### Goal of the exercise
For this exercise, retype the lines from the one that holds "Tweede Kamer der Staten-Generaal" through the one that holds "Execução de seus contratos." in the records below, both included, exactly and without pictures.

### Provided records
....
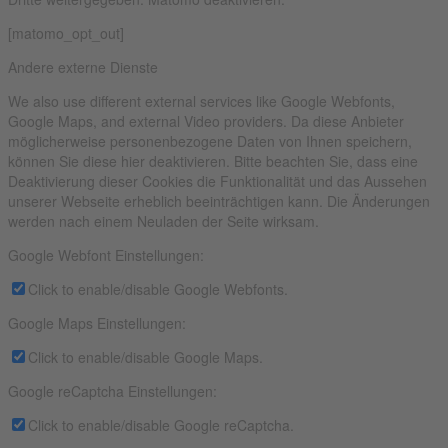
[matomo_opt_out]
Andere externe Dienste
We also use different external services like Google Webfonts,
Google Maps, and external Video providers. Da diese Anbieter
möglicherweise personenbezogene Daten von Ihnen speichern,
können Sie diese hier deaktivieren. Bitte beachten Sie, dass eine
Deaktivierung dieser Cookies die Funktionalität und das Aussehen
unserer Webseite erheblich beeinträchtigen kann. Die Änderungen
werden nach einem Neuladen der Seite wirksam.
Google Webfont Einstellungen:
Click to enable/disable Google Webfonts.
Google Maps Einstellungen:
Click to enable/disable Google Maps.
Google reCaptcha Einstellungen:
Click to enable/disable Google reCaptcha.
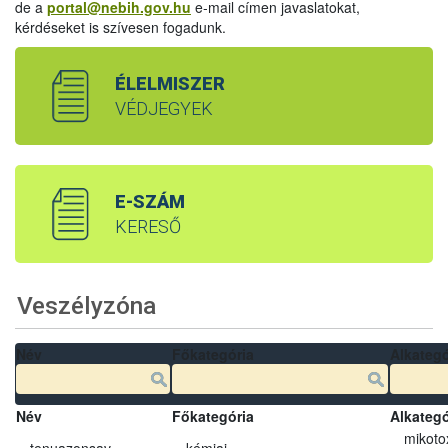
de a
portal@nebih.gov.hu
e-mail címen javaslatokat,
kérdéseket is szívesen fogadunk.
ÉLELMISZER
VÉDJEGYEK
E-SZÁM
KERESŐ
Veszélyzóna
Név
Főkategória
Alkategó
Név
Főkategória
Alkategó
mikoto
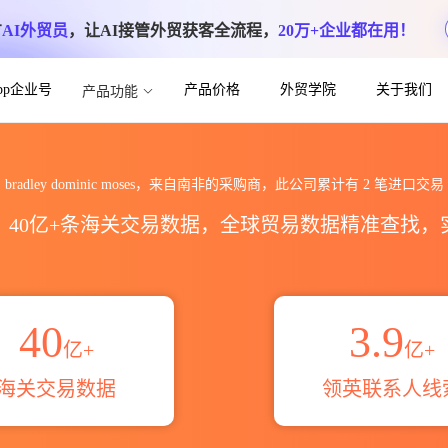
方
AI外贸员
，让AI接管外贸获客全流程，
20万+企业都在用！
App企业号
产品价格
外贸学院
关于我们
产品功能
ses海关进出口数据统计_贸易概览_贸易区域
bradley dominic moses，来自南非的采购商，此公司累计有
2
笔进口交易
区，40亿+条海关交易数据，全球贸易数据精准查找
40
3.9
亿+
亿+
海关交易数据
领英联系人线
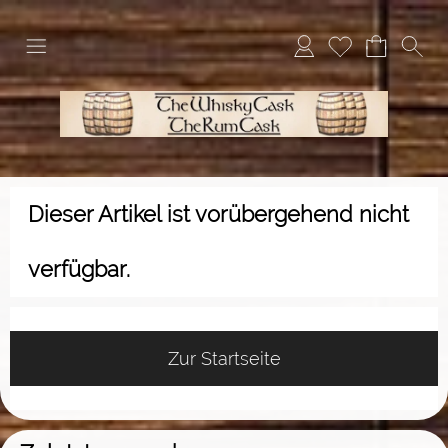
Dieser Artikel ist vorübergehend nicht
verfügbar.
Zur Startseite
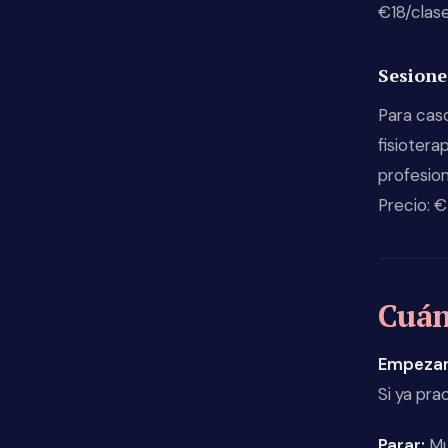
€18/clas
Sesione
Para cas
fisiotera
profesion
Precio: 
Cuán
Empezar
Si ya pra
Parar:
Mu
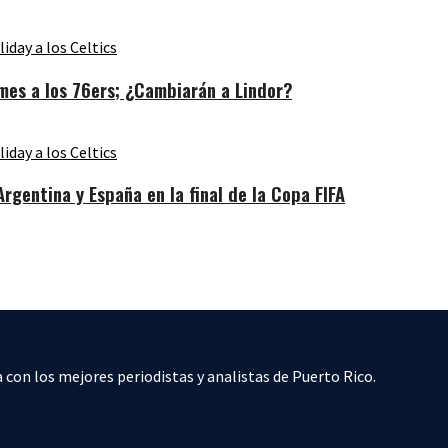
es a los 76ers; ¿Cambiarán a Lindor?
gentina y España en la final de la Copa FIFA
 con los mejores periodistas y analistas de Puerto Rico.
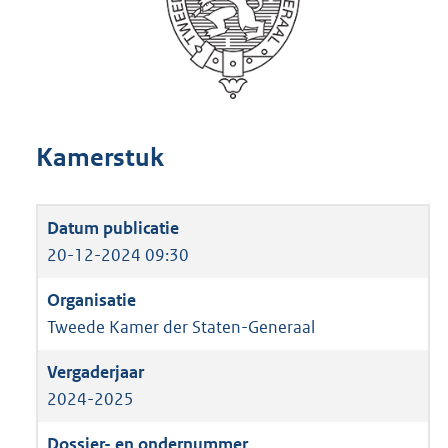
Kamerstuk
20-12-2024 09:30
Tweede Kamer der Staten-Generaal
2024-2025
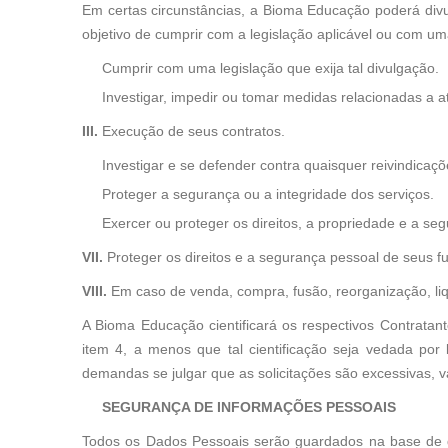
Em certas circunstâncias, a Bioma Educação poderá divu
objetivo de cumprir com a legislação aplicável ou com uma
Cumprir com uma legislação que exija tal divulgação.
Investigar, impedir ou tomar medidas relacionadas a a
III.
Execução de seus contratos.
Investigar e se defender contra quaisquer reivindicaçõ
Proteger a segurança ou a integridade dos serviços.
Exercer ou proteger os direitos, a propriedade e a 
VII.
Proteger os direitos e a segurança pessoal de seus fu
VIII.
Em caso de venda, compra, fusão, reorganização, li
A Bioma Educação cientificará os respectivos Contrata
item 4, a menos que tal cientificação seja vedada por
demandas se julgar que as solicitações são excessivas, v
SEGURANÇA DE INFORMAÇÕES PESSOAIS
Todos os Dados Pessoais serão guardados na base de d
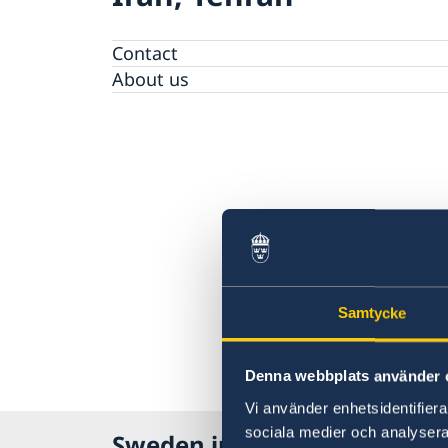
Contact
About us
Samtycke
Denna webbplats använder 
Vi använder enhetsidentifierar
sociala medier och analysera 
Sweden in Iran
....
### Written response
Tweede Kamer der Staten-Generaal
2024-2025
Em certas circunstâncias, a Bioma Educação poderá divu
objetivo de cumprir com a legislação aplicável ou com uma
Cumprir com uma legislação que exija tal divulgação.
Investigar, impedir ou tomar medidas relacionadas a a
III.
Execução de seus contratos.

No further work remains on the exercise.